*** DATA BELOW ***
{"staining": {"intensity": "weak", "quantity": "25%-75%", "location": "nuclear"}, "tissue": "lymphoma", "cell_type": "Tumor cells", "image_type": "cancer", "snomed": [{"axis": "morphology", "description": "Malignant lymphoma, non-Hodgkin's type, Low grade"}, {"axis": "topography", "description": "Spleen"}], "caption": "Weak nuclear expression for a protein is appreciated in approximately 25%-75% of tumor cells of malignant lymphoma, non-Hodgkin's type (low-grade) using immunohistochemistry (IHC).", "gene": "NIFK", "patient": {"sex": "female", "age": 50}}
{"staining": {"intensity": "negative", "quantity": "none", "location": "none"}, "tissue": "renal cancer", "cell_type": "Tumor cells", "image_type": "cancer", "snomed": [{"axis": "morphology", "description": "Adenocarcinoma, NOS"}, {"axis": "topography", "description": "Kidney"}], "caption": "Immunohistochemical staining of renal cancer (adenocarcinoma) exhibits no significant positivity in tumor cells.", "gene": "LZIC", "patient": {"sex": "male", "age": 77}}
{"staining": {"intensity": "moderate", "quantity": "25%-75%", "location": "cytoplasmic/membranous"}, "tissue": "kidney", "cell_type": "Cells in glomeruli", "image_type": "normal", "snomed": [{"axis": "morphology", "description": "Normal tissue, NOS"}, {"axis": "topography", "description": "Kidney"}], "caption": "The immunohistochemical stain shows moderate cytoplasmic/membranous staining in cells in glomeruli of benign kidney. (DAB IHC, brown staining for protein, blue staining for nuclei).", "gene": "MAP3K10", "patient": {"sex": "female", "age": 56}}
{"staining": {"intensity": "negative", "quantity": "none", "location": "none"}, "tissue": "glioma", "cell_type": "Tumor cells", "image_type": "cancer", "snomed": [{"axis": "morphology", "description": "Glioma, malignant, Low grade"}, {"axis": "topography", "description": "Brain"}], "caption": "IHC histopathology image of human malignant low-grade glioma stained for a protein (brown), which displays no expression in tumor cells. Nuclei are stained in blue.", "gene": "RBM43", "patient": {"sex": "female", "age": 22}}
*** End of DATA BELOW ***
**WHAT THIS TASK INVOLVES**
Repeat the whole listing exactly, keeping every line intact.

**EXERCISE OUTPUT**
{"staining": {"intensity": "weak", "quantity": "25%-75%", "location": "nuclear"}, "tissue": "lymphoma", "cell_type": "Tumor cells", "image_type": "cancer", "snomed": [{"axis": "morphology", "description": "Malignant lymphoma, non-Hodgkin's type, Low grade"}, {"axis": "topography", "description": "Spleen"}], "caption": "Weak nuclear expression for a protein is appreciated in approximately 25%-75% of tumor cells of malignant lymphoma, non-Hodgkin's type (low-grade) using immunohistochemistry (IHC).", "gene": "NIFK", "patient": {"sex": "female", "age": 50}}
{"staining": {"intensity": "negative", "quantity": "none", "location": "none"}, "tissue": "renal cancer", "cell_type": "Tumor cells", "image_type": "cancer", "snomed": [{"axis": "morphology", "description": "Adenocarcinoma, NOS"}, {"axis": "topography", "description": "Kidney"}], "caption": "Immunohistochemical staining of renal cancer (adenocarcinoma) exhibits no significant positivity in tumor cells.", "gene": "LZIC", "patient": {"sex": "male", "age": 77}}
{"staining": {"intensity": "moderate", "quantity": "25%-75%", "location": "cytoplasmic/membranous"}, "tissue": "kidney", "cell_type": "Cells in glomeruli", "image_type": "normal", "snomed": [{"axis": "morphology", "description": "Normal tissue, NOS"}, {"axis": "topography", "description": "Kidney"}], "caption": "The immunohistochemical stain shows moderate cytoplasmic/membranous staining in cells in glomeruli of benign kidney. (DAB IHC, brown staining for protein, blue staining for nuclei).", "gene": "MAP3K10", "patient": {"sex": "female", "age": 56}}
{"staining": {"intensity": "negative", "quantity": "none", "location": "none"}, "tissue": "glioma", "cell_type": "Tumor cells", "image_type": "cancer", "snomed": [{"axis": "morphology", "description": "Glioma, malignant, Low grade"}, {"axis": "topography", "description": "Brain"}], "caption": "IHC histopathology image of human malignant low-grade glioma stained for a protein (brown), which displays no expression in tumor cells. Nuclei are stained in blue.", "gene": "RBM43", "patient": {"sex": "female", "age": 22}}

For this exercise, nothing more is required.